Why in the world do we have to put everything in boxes??? You know, it is a containment.control fetish, or something. There is a guy who has been email my faculty page at CPCC (a perk for teaching ecological/organic gardening) asking for advice on how to start his garden, and I couldn't stop him, he thought he had to box his beds. The health department just gave a church-based garden group $3000 - three GRAND - which they spent, all of it every penny!, to build six boxed beds at Barringer Elementary. That's my urban ministry budget for three years, if I'm lucky! Rant rant...forgive me. I don't want to discourage people, however they garden is fine with me. But what's with the boxes?
Speaking of rants, have I mentioned www.gardenrant.com? It's my favorite blog, a joint project by 4 excellent gardeners and writers, all women, in different parts of the country. It is iconoclastic, very funny at times, and full of love for gardening and life. You might like it.
Anyway, come down and visit. Bring the folks from Shamrock. Actually, it might also be interesting to visit a couple of other school gardens that work well, and the Reedy Creek Park community garden, where I test for OG. I can keep that garden in a bit better shape, technically speaking, esp in terms of those cover crops.
>>I had a mouse move into my compost heap once, but never a Russian painter! Neat!
Mice are nice. Their bigger cousins, less so.
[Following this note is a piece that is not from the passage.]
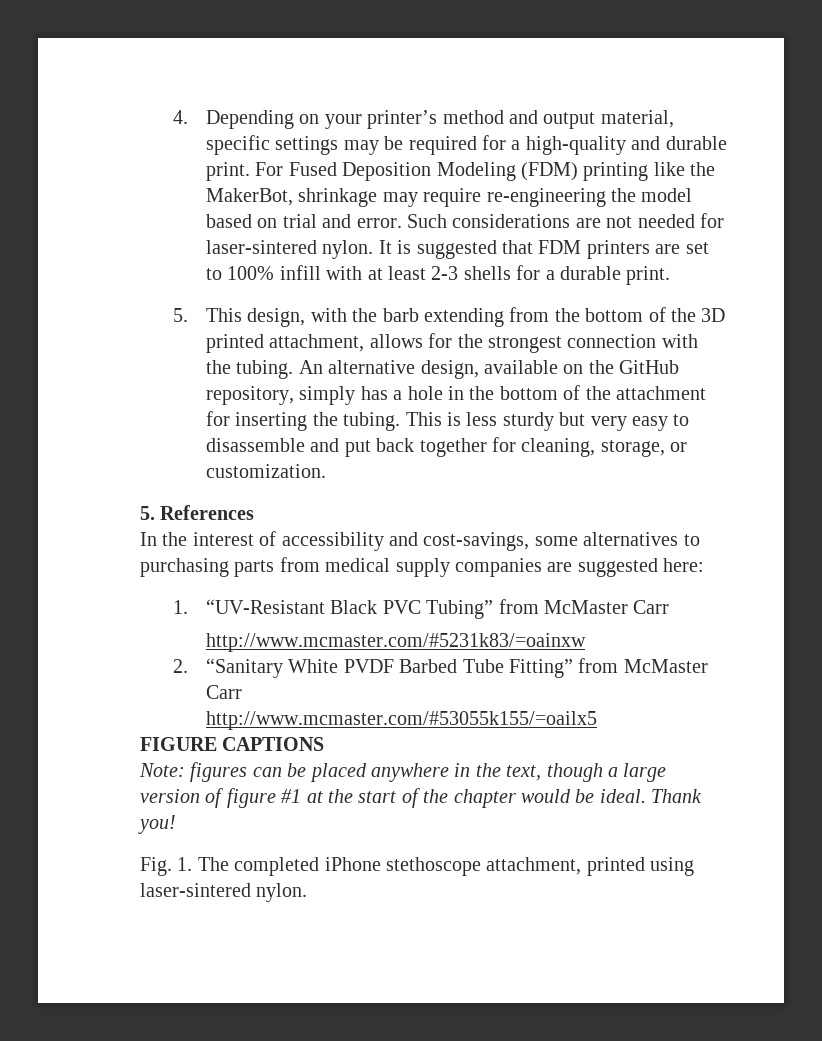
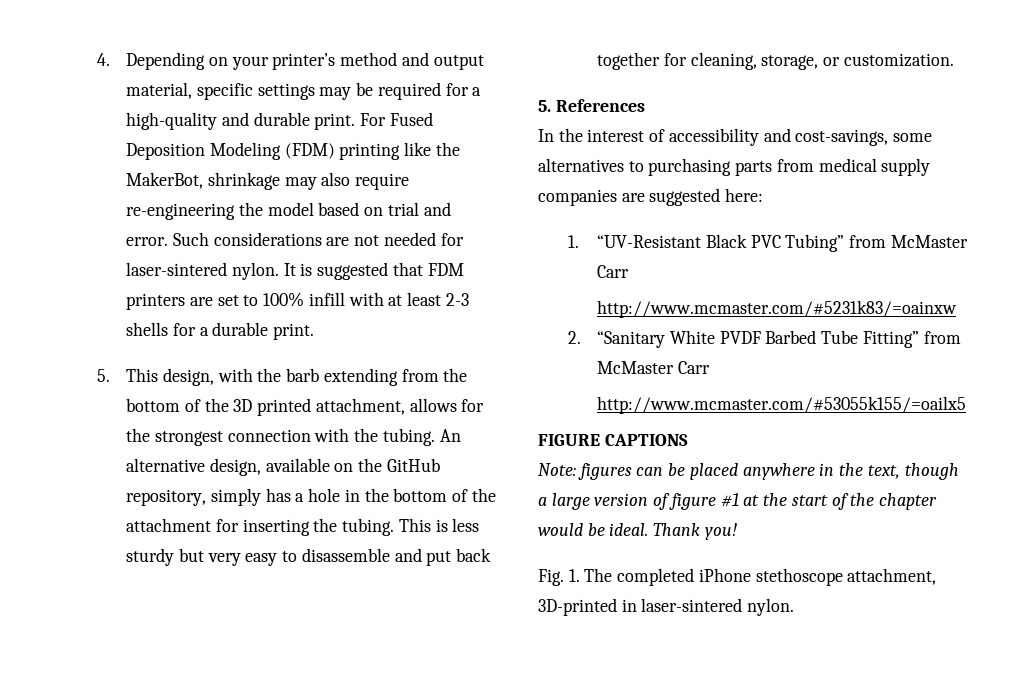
(418, 199) none -> [321,172,351,186] also
[586,857,695,876] printed using -> [538,598,637,616] 3D-printed in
>>Finally, ---yes I have some tomato seeds to swap. A few, anyway. Some were lost in the move, including those from a heat-resistant pink beefsteak I was developing. I have a half a dozen or a dozen seeds from several dozen varieties left and a cup or two of a cherry tomato that might be particularly useful for your project. It's my selection of Broad Ripple Yellow Currant (see the sse listing for details). It's VERY productive and VERY drought resistant. I've never distuributed it because I worry about it escaping cultivation and becoming invasive, but that might not be such a concern in an urban setting.
No, you are absolutely right, Amy! I worry quite a bit about cover crops escaping (many already have). I grew out three promising cherries for OG last year - my favorite was Tomatoberry - but it is very hard to stay on top of picking. I want to try yours, but I'm going to limit my cherry toms to two or three. I will still put Sungold at the ends of rows, what an excellent snack tomato. That heat-resistant beefsteak sounds very interesting, hope it can handle our humidity. One of the world's foremost tomato breeders works close to here, in Hendersonville, Dr. Randy Gardner. He sometimes comes to the CFSA schools (Flat Rock - you'd enjoy that) or meetings. Also, Dr. David Bradshaw. So, you'll have some good support and people interested in what you are doing.
I'll try to get a list together of what I've got. Most of mine are simply purchased heirlooms, though I have saved some. Since tomatoes are fairly good about not-outcrossing, I think they'll be fine, but I haven't followed proper isolation protocols.
>>Did you get my e-mail about the Shamrock Garden Project? Michaele said you might be interested in helping out. I can see that you've got your hands full with the other garden, but we could really use a little help right here at the beginning of our project,----even if only in terms of encouragement and advice.
No, but I haven't looked carefully with the flu bug. I do want to help Shamrock as much as I can, and I'll certainly be there for encouragement and suggestions. I have told my friends at the health dept about the project.
I hear a little voice croaking upstairs, better go check.